The old man looked down at his firstborn. Pulling his
shriveled body out of the throne, he rose and ambled towards his child.
“It’s time
for me to do this, Father, and you know it,” the boy spoke. He was young. His sandy hair glowed in the torchlight bouncing off the walls of the main hall.
“You’re
still too young,” the old man whispered as he motioned for his son to follow
him away from the dais. “Walk with me
awhile.”
“Father,
I—“
“You do not
understand what you are asking. It has
been more than forty years since anyone has crossed those mountains, and I
would not send my heir to die in the wilderness. If your heart yearns for knowledge, there are
other options.”
“More
teachers? More doddering scholars? More books?”
“There is
safety in books. You have
responsibilities.”
“I have
rules, I have chains, I have a prison.”
“I am
nearly seventy. I waited too long to
marry, and this kingdom was too long without an heir. For that, I am sorry. But you cannot leave. If I were to die now, this land your
ancestors have nurtured, the dream your grandfathers had, would die too, if you
were to be lost.”
“What about
Culain?”
“Your
brother is not the heir. The Circle
would not accept him, and there would be civil war. You are old enough to realize this. And even if there were a way for you to
resign your birthright to him, he is only fourteen. He could not rule. Not in these times.”
“You speak
again of these nameless threats.”
“There are
omens, Aiden. The threat is real.”
“From who,
Father? We have not been invaded in
nearly half a century, we have not gone to war in three decades. Where is the threat? To the north is an ocean, beyond which no
land has ever been discovered. They will
come from the west, then, from the Dalelands?
Wheat farmers and goatherds who haven’t turned their plowshares to
swords since the Long War. The south
hides behind the Fingers, and you already admitted no one has crossed those
mountains in forty years. As far as I
know, the Wall still stands, and Aralar is not restless. There is no threat to the east.”
“There are
greater evils in the world than men,” the old man sighed. “The signs do not lie.”
“The
loreweavers do, and you trust too easily their garbled words and visions.”
“I rely on
my own Sight.”
The young
man laughed, but the old man beckoned his son towards the study. The two stepped inside, sliding through the
ancient oak doors weighed down with heavy iron and the ballast of years. On the massive stone desk in the center of
the room burned a golden brazier, illuminating a dozen scattered vellum
scrolls.
“Here, this
is it,” the king pulls a wrinkled manuscript from beneath a crumpled map. A spider-thin and almost-vanished script cobwebs the page.
“What does
it say?”
“I don’t
know.”
The young
man laughed again, “What do you mean you don’t know?”
“I cannot
tell you what it says, because no one alive can read those words, but you
demonstrate why I cannot yet let you leave.”
“How?”
“The very
existence of this letter is all the proof I need that something is about to
happen.”
“I still
don’t understand.”
“Sit down,”
the king said, gesturing at a gnarled wooden chair.
The young
man took a seat, shifting about uncomfortably before settling in. The king raked a few coals into the
smoldering fire that sputtered in the fireplace. A second later and the flames snaked red
across his face, his eyes blazing with a memory powerful enough to stir his
deepest fears to furtive action in his countenance.
“You have
not read, as yet, enough to have come across the references to this
letter. Nor, probably, to the rumors of
what this letter contains. But you have,
growing up in the heart of our kingdom, heard the stories of the kind that all
children hear. Stories of demons,
devils, and most importantly, the stories of magic. Fantasies, myths, and legends of wizards and
magic-using warriors from a time long ago.
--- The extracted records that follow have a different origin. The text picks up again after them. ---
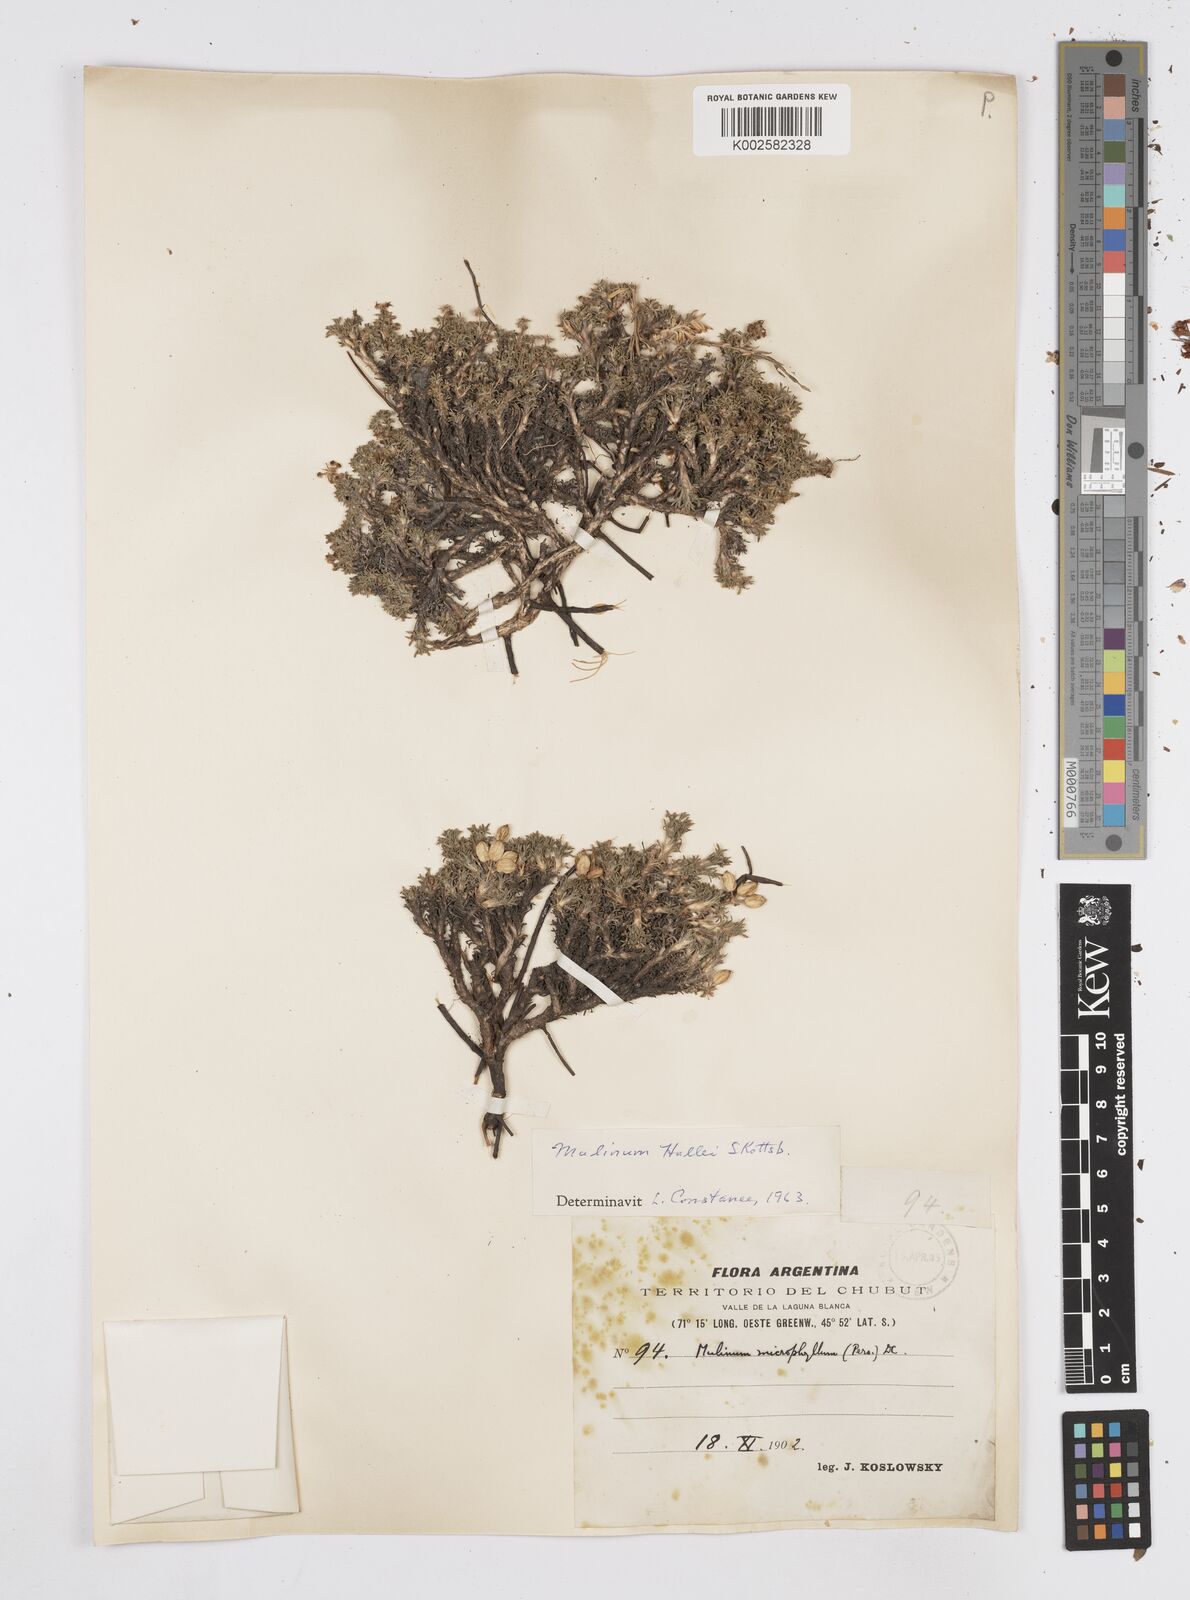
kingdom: Plantae
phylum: Tracheophyta
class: Magnoliopsida
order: Apiales
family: Apiaceae
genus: Azorella
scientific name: Azorella hallei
They live now as bedtime stories, those stories that used to be
history. Even the words I speak now are
familiar to you, because such beginnings are common to any old fable. For a thousand years, magic, if it exists,
has lain dormant, hidden in sheltered groves and deep beneath the tallest
spires. Even our oldest books, the
oldest oral histories, contain only briefest mentions of the power that magic
once held, its hold on our imaginations the only thing we now remember it by.
“Still, I
tell you now, that history has a terrible tendency to become legend, when it is
forgotten, and the terrors of the past have a deadly history of haunting our
present. Somewhere, there is someone, or
something, that will awaken the awesome power hinted at in these scrolls, and
that creature is stirring. You have not
read the reports that I have, of patrols gone missing deep inside the Fingers,
near the mist-shrouded dells that lie beyond.
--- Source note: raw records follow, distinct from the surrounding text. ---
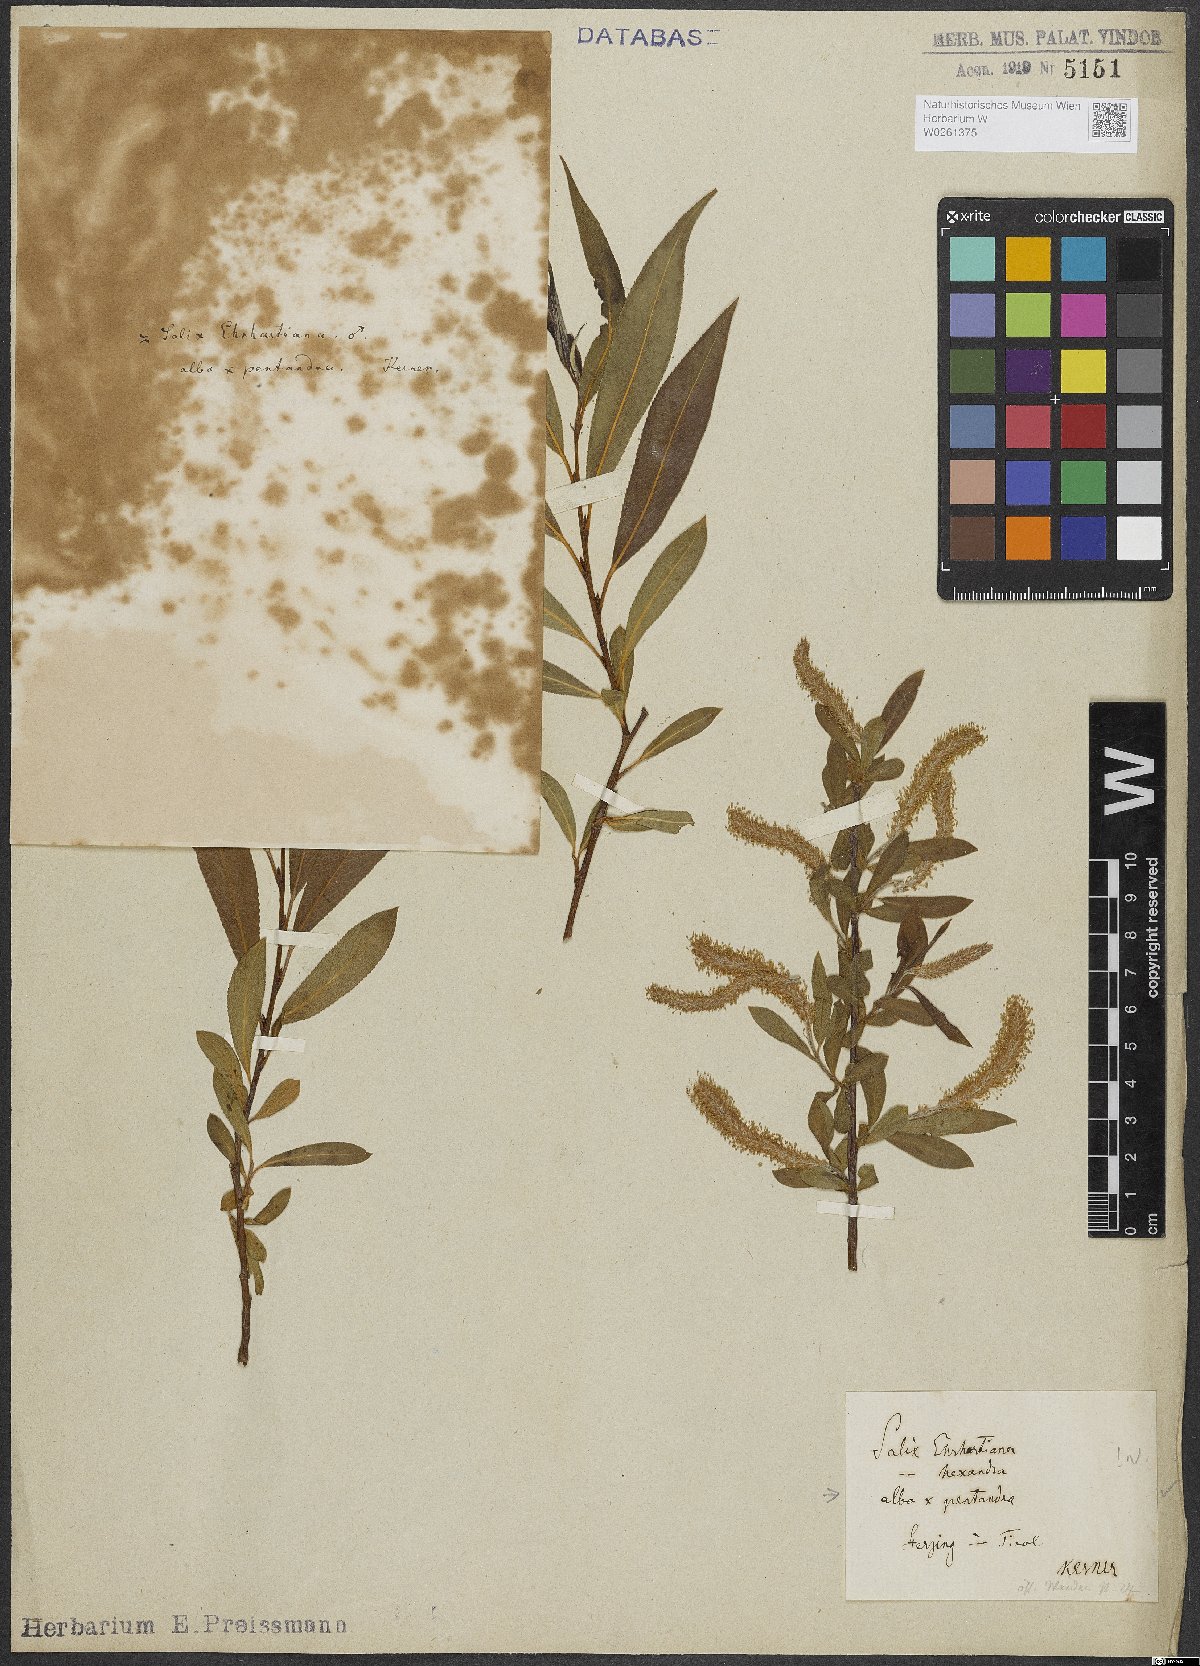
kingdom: Plantae
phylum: Tracheophyta
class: Magnoliopsida
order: Malpighiales
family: Salicaceae
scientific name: Salicaceae
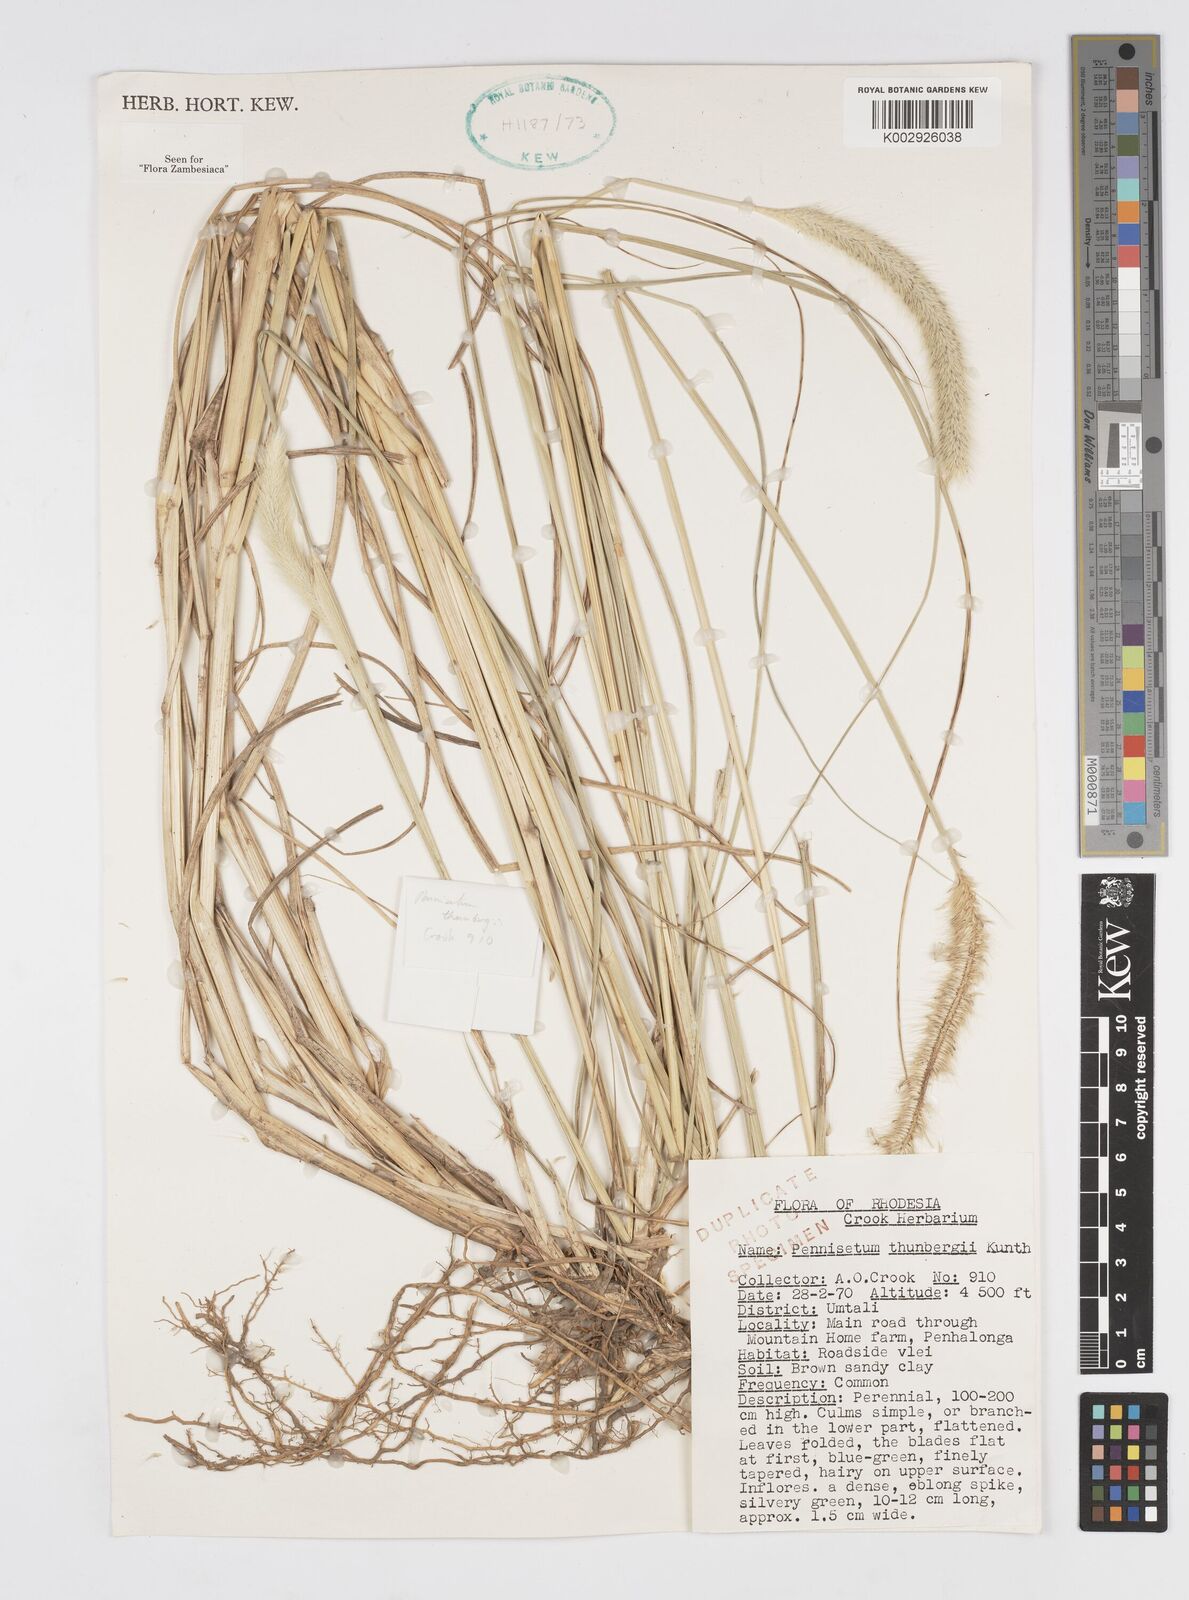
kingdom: Plantae
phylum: Tracheophyta
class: Liliopsida
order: Poales
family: Poaceae
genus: Cenchrus
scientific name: Cenchrus geniculatus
You have never been privy to the information that passes through the
rookeries discussing the lands you’ve never heard of. And yet you, who knows so little of that
world, will hear of nothing but that you must go there.
“I will not
tolerate your insubordination when it comes to this issue. And you will not leave this Kingdom until my
decaying corpse rots in our ancestral tomb.
And if you are lucky, it will be rotting still when you return.”